[[ Text passage open ]]

# Elk cow hunt at Whitney Reservoir/Chalk Creek



## Ben001 (Jul 25, 2016)

Hi,

I have deer tag and bought elk cow tag for Whitney reservoir/Chalk Creek area and I have never hunted in this area. I have done some of the research on web sites however I have not been able to find any info on elk hunt in this area. 
Any help or tips or locations of elks would be greatly appreciate it. 

Thanks,


----------



## BigT (Mar 11, 2011)

Lots of private land (CWMU) all around you at Whitney. The area is very accessible road wise so you'll see a ton of hunters. Lots of deer up there, but in my experience they quickly find their way onto the CWMU land.


----------



## hazmat (Apr 23, 2009)

Elk are hard to come by up there


----------



## Ben001 (Jul 25, 2016)

Any suggestions for chalk creek or east canyon hunting areas?


----------



## Withabow (Sep 18, 2013)

During the bow hunt there are a fair number of elk along the southeast border of Two Bear to the east of the bathroom. We've also done OK up on Gold Hill. I've not been up there during the rifle.


----------



## Ben001 (Jul 25, 2016)

Thanks a lot. Appreciate your help.


----------

[[ Text passage closed ]]
[[ Material provided open ]]

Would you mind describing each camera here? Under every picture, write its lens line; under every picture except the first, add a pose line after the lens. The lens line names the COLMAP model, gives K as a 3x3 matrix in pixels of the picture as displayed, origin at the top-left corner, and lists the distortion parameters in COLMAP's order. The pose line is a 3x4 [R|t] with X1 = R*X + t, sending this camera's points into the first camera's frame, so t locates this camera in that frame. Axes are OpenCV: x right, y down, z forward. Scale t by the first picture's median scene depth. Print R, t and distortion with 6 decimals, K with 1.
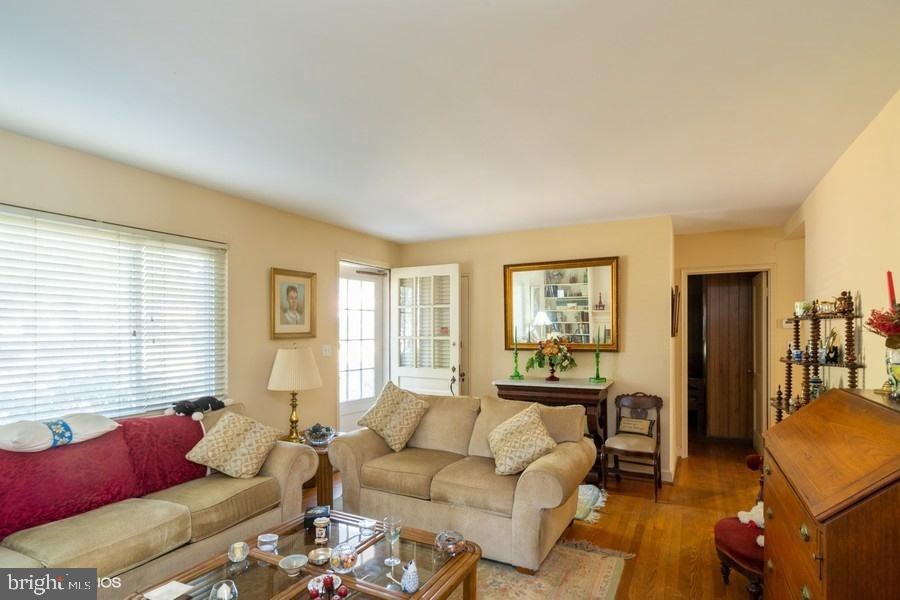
lens RADIAL K [[460.4, 0, 450.8], [0, 460.4, 326.1], [0, 0, 1]] dist [0.000373, 0.000332]
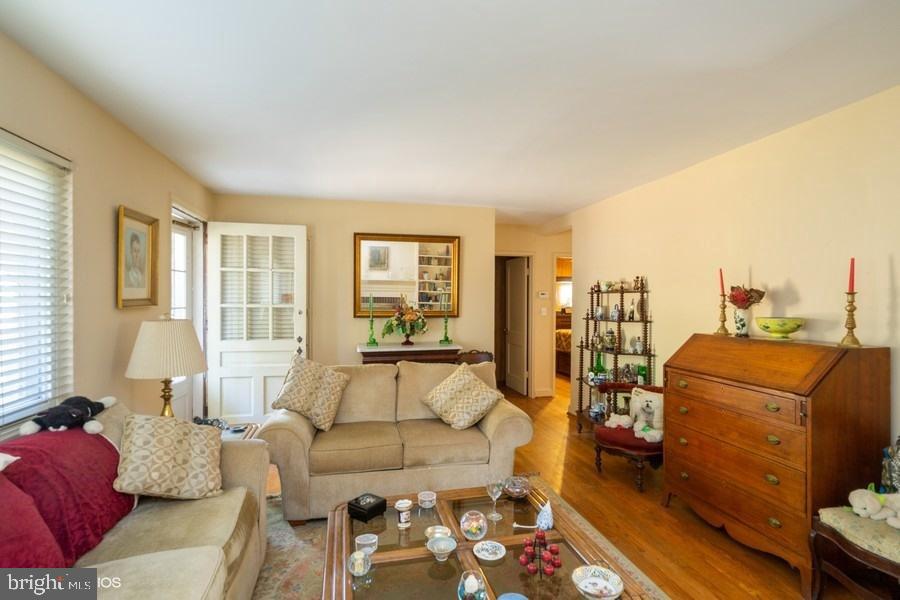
lens RADIAL K [[451.6, 0, 450.0], [0, 451.6, 300.0], [0, 0, 1]] dist [-0.001718, 0.000210]
pose [[0.756230, 0.005475, 0.654282, -0.415912], [-0.014022, 0.999871, 0.007840, 0.003416], [-0.654155, -0.015103, 0.756210, 0.136876]]
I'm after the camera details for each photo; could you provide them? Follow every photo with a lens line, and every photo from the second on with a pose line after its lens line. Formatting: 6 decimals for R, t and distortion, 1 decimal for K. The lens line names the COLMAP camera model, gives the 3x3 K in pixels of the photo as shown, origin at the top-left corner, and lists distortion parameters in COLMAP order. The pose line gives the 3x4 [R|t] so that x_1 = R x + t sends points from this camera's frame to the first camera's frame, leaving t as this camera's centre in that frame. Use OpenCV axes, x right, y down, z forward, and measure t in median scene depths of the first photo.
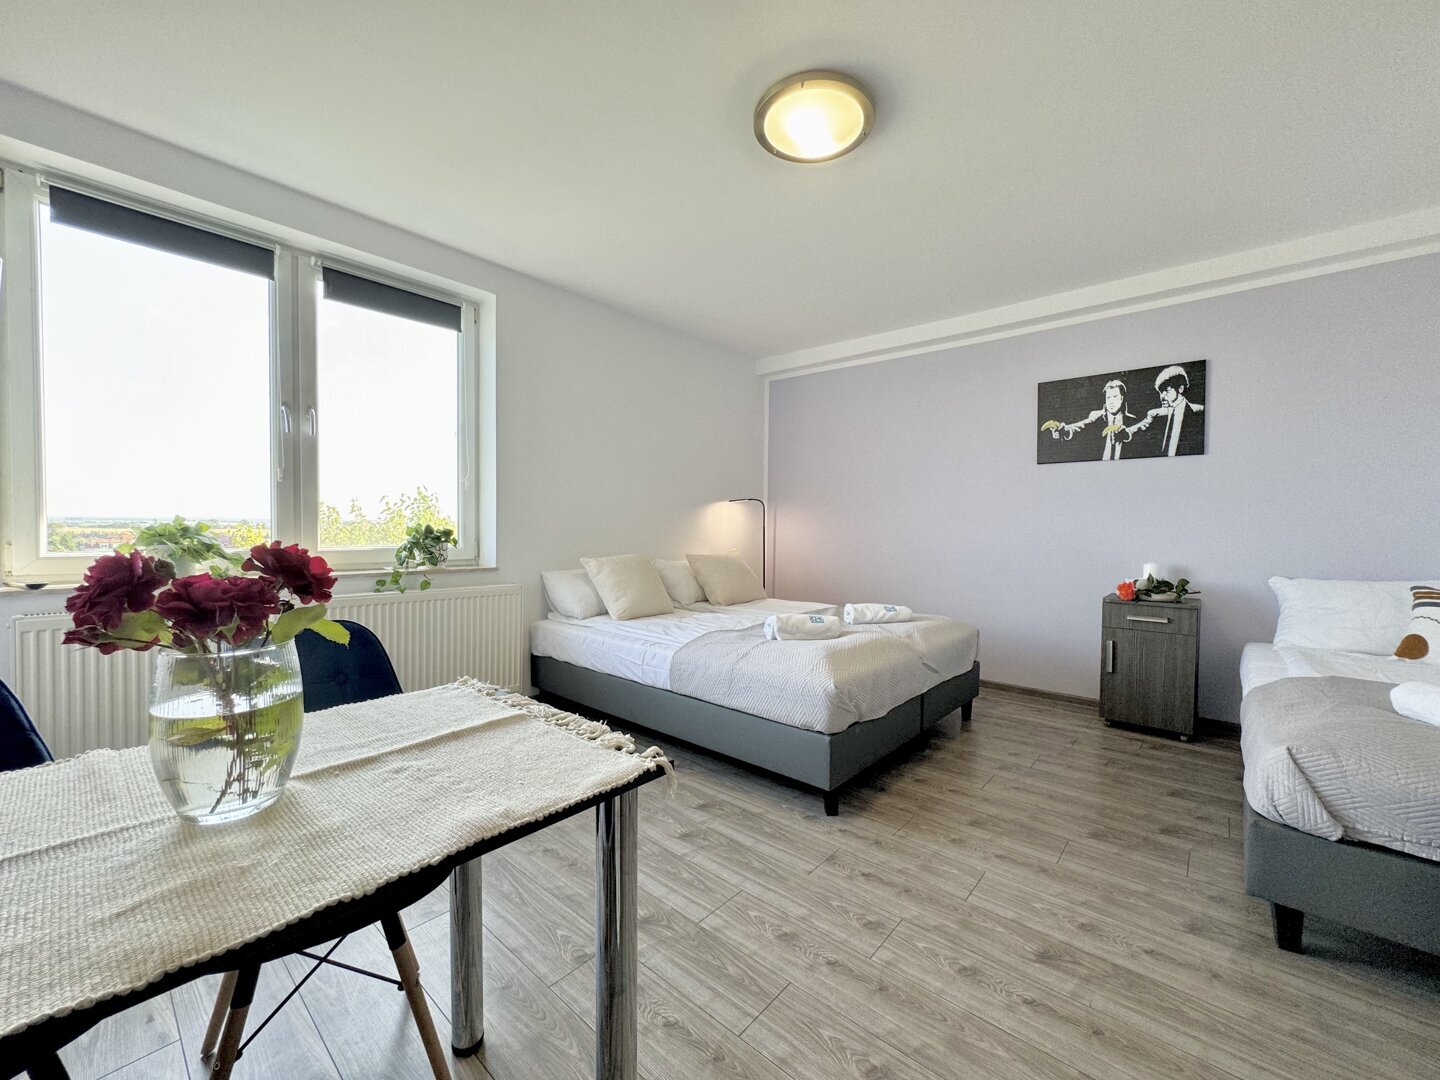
lens RADIAL K [[578.7, 0, 720.7], [0, 578.7, 548.2], [0, 0, 1]] dist [-0.006142, 0.002725]
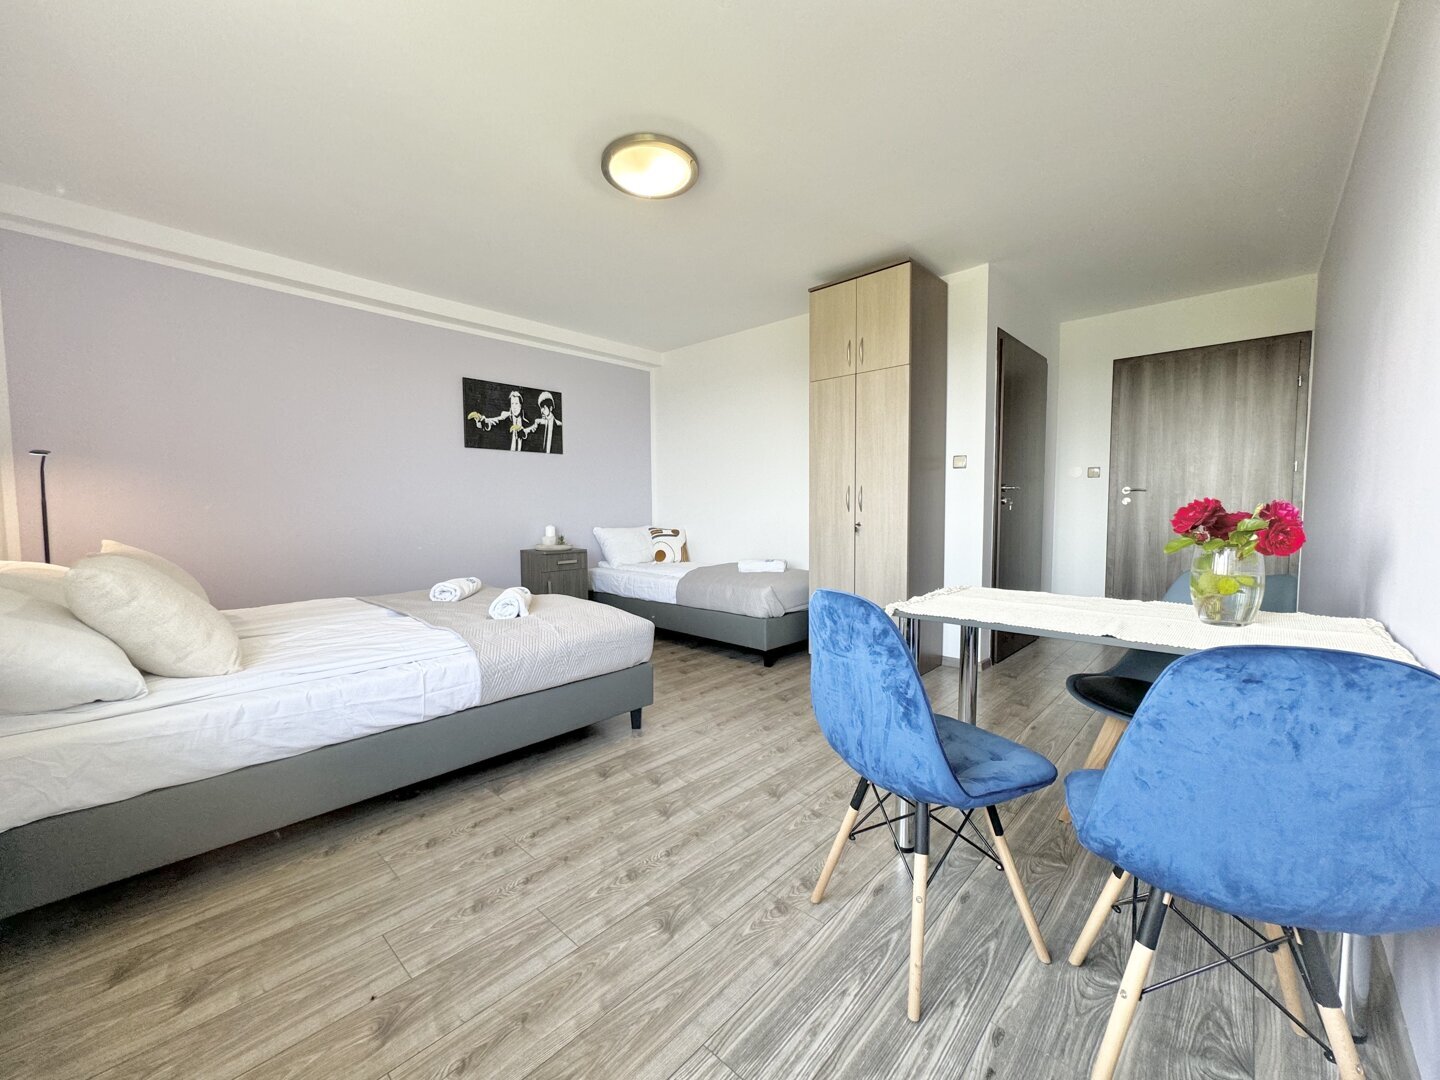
lens RADIAL K [[578.7, 0, 724.5], [0, 578.7, 540.6], [0, 0, 1]] dist [-0.006142, 0.002725]
pose [[0.014985, -0.065252, 0.997756, -0.723346], [0.046600, 0.996830, 0.064492, -0.010278], [-0.998801, 0.045529, 0.017979, 0.544903]]
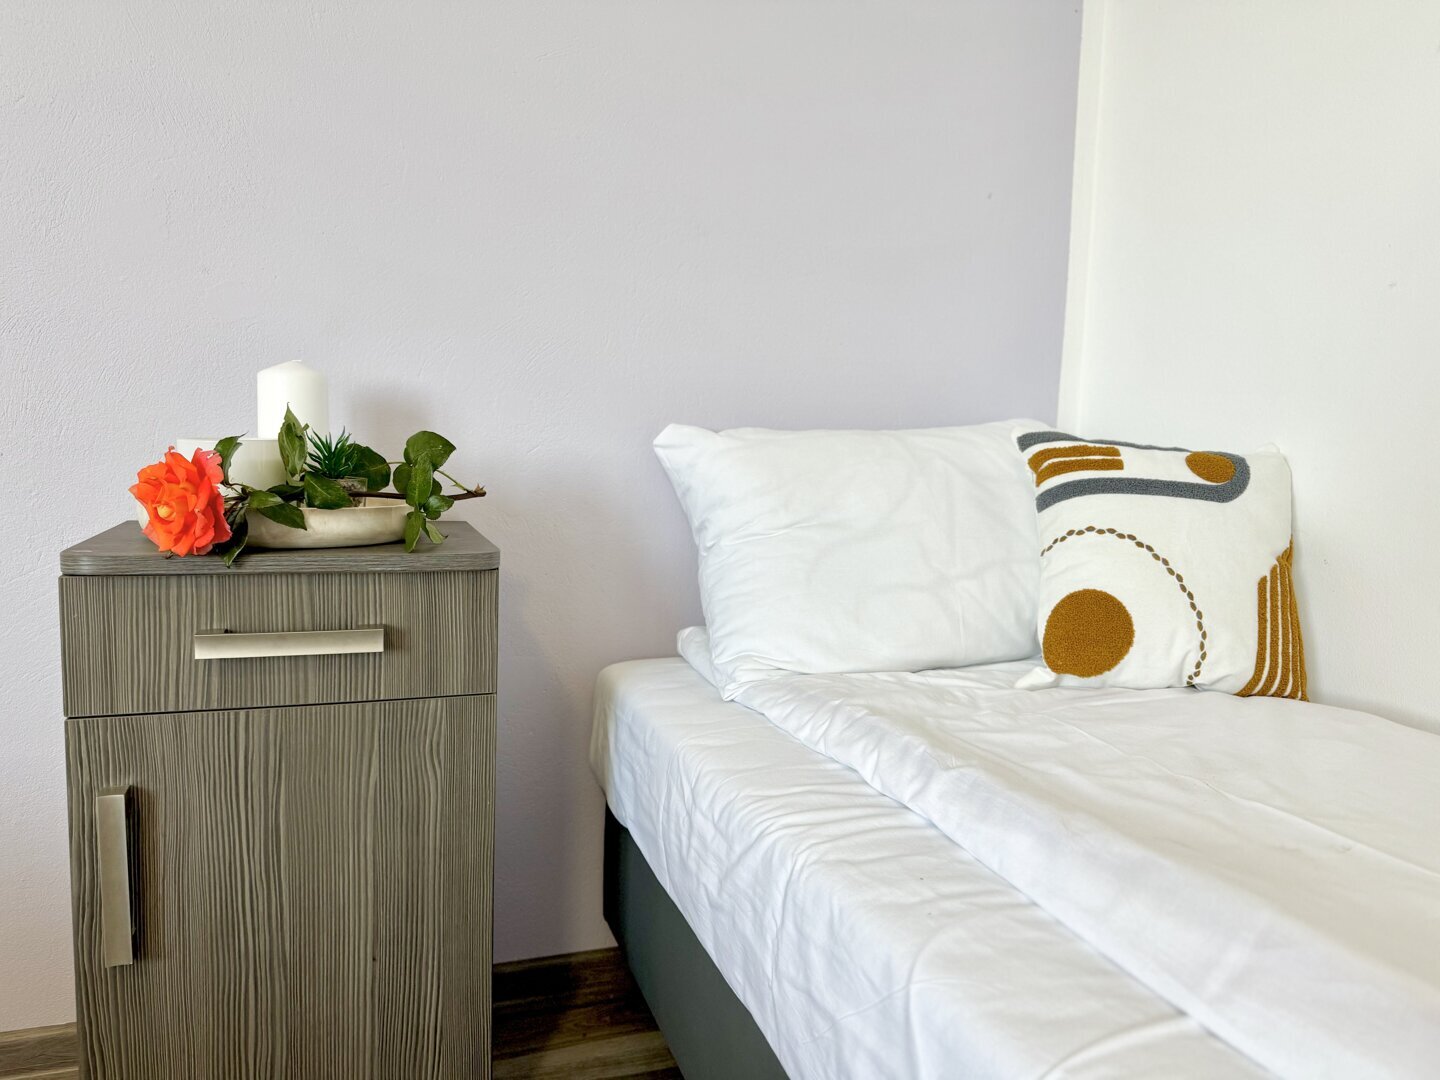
lens RADIAL K [[1012.4, 0, 713.6], [0, 1012.4, 550.0], [0, 0, 1]] dist [0.050011, -0.063711]
pose [[0.474698, -0.087272, 0.875811, 0.498473], [0.006115, 0.995375, 0.095872, 0.058524], [-0.880128, -0.040154, 0.473036, 0.699794]]
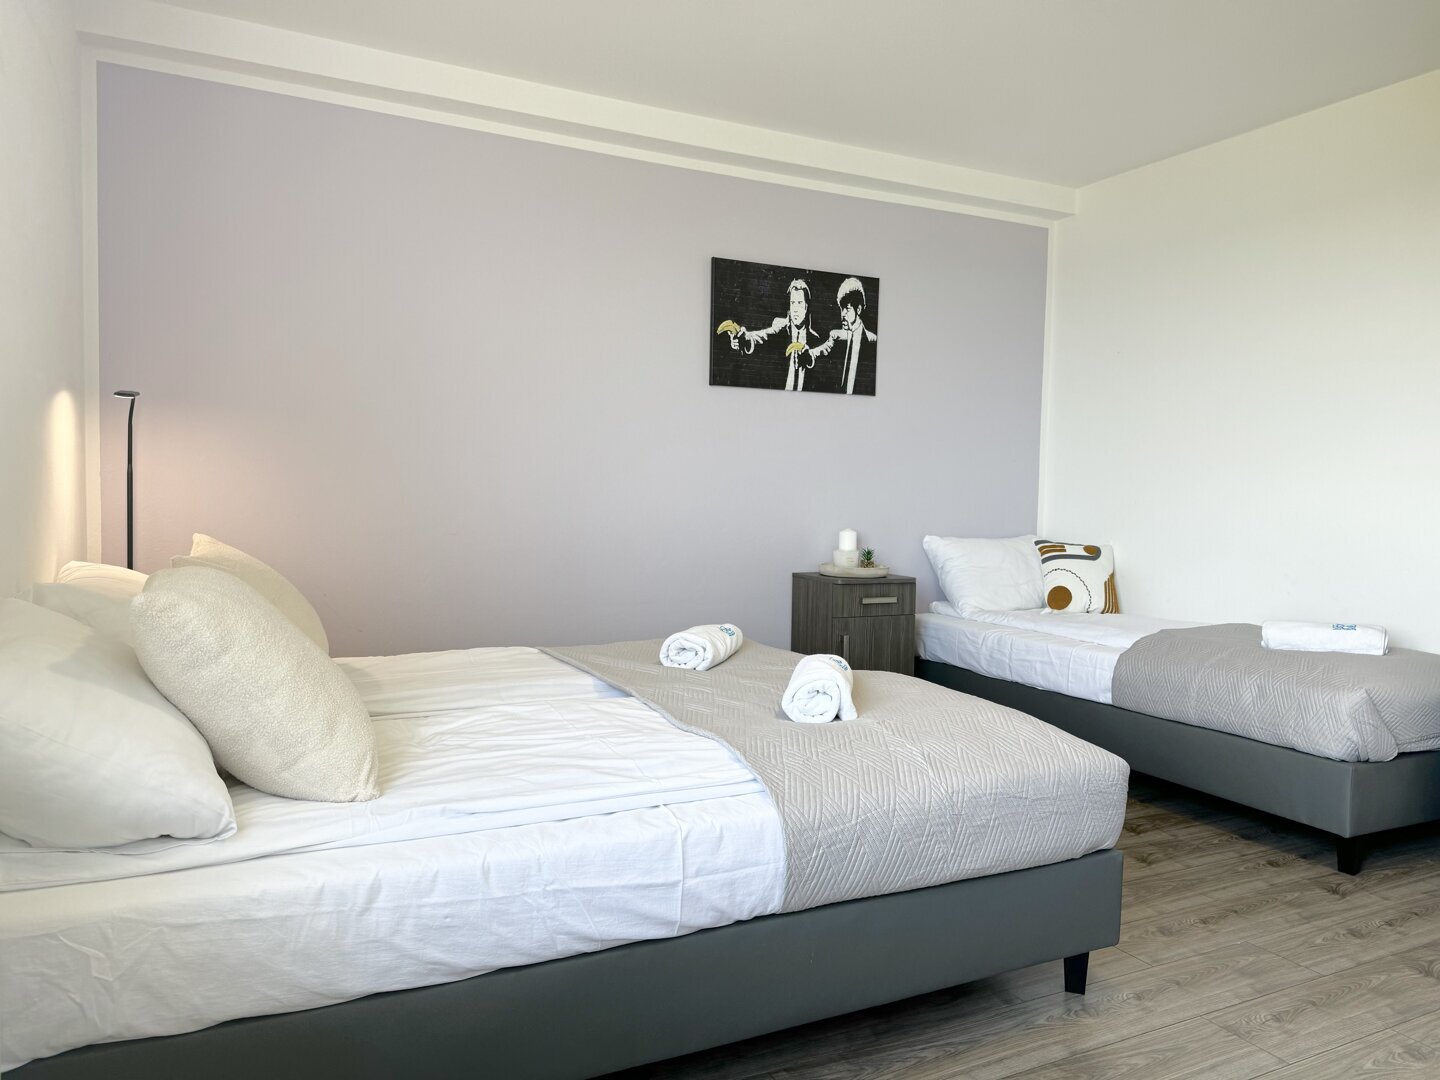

[[ Material provided closed ]]

▶ [Exercises to complete]:
#1 In the elk hunting thread, where does one poster say there are a fair number of elk during the bow hunt?
#2 Please print the part of the elk hunting thread starting at "## BigT (Mar" and ending at "the CWMU land.".

▶ [Solutions to the problems]:
#1 Along the southeast border of Two Bear, to the east of the bathroom.

#2
## BigT (Mar 11, 2011)

Lots of private land (CWMU) all around you at Whitney. The area is very accessible road wise so you'll see a ton of hunters. Lots of deer up there, but in my experience they quickly find their way onto the CWMU land.